Tepco anunciou a descoberta na quinta-feira, fevereiro 2, 2017, e acrescentou que com base em uma análise de imagem, a 1 m 2 (10 ft 2 ) buraco foi encontrado em uma grade de metal sob o vaso de pressão do reator.

O andaime de ferro tem um ponto de fusão de 1 500 ° C (2 732 ° F), disse a empresa. Existe a possibilidade de os detritos de combustível ter caído sobre ele e queimado o buraco. Tais detritos de combustível foram descobertos no equipamento no fundo do recipiente de pressão logo acima do furo.

A presença de radiação perigosamente alta complicará os esforços para desmantelar a planta com segurança, mas a radiação não está vazando fora do reator, disse Tepco.
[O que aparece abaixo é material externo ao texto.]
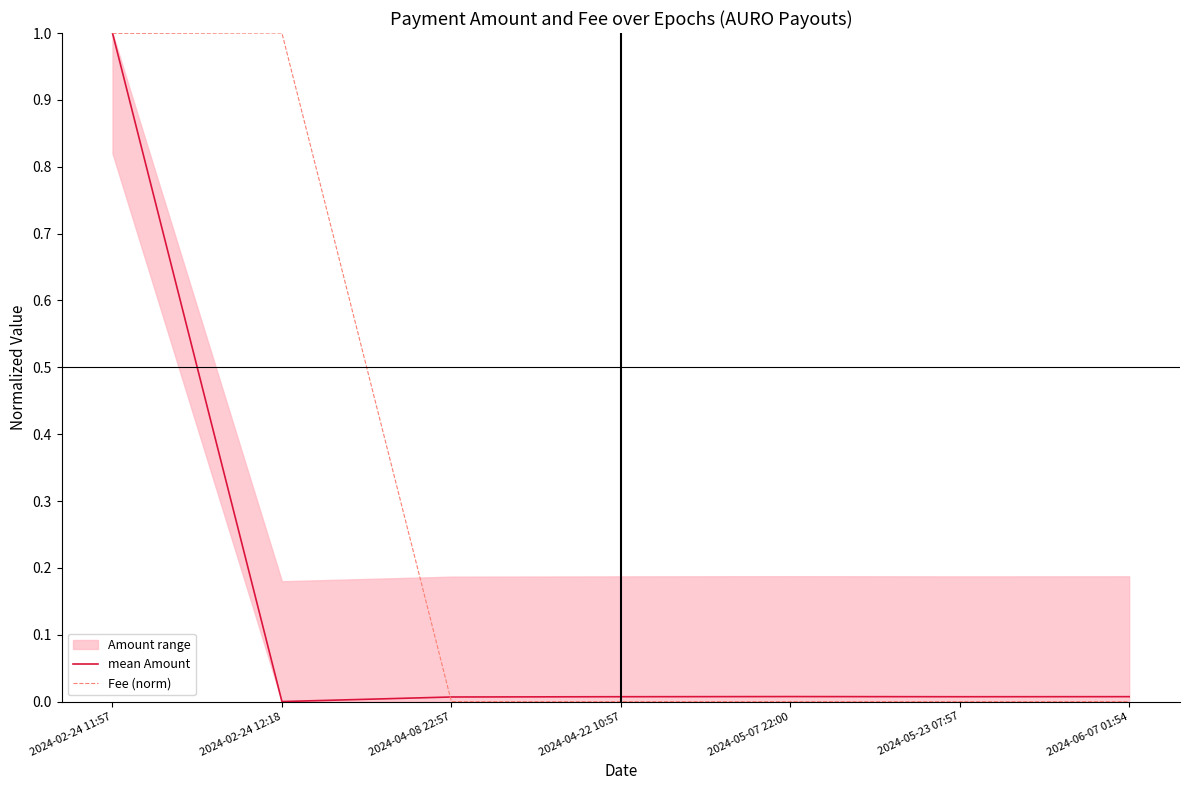

Is this an area chart (filled region under the line)?

No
Na conferência de imprensa de hoje, o ministro da Economia, Comércio e Indústria disse que a confirmação das condições dentro do reator é o primeiro passo para o desmantelamento. “Embora possam surgir tarefas difíceis e questões inesperadas, mobilizaremos todas as capacidades tecnológicas do Japão para implementar constantemente o trabalho de descomissionamento e reconstruir Fukushima”.

O nível de radiação abrasador, descrita por alguns especialistas como “inimaginável”, excede em muito o recorde anterior de 73 sieverts por hora no reator, de acordo com o Japan Times .

Instituto Nacional de Ciências Radiológicas disse profissionais médicos nunca consideraram lidar com este nível de radiação em seu trabalho.

4 sieverts de exposição à radiação iria matar 1 em 2 pessoas, enquanto 1 Sievert poderia levar à infertilidade, perda de cabelo e cataratas. Uma dose de cerca de 8 sieverts é considerada incurável e fatal.

Tepco disse que calculou a figura de 530 sieverts analisando o ruído eletrônico nas imagens da câmera causadas pela radiação. Este método de estimação tem uma margem de erro de +/- 30%, disse.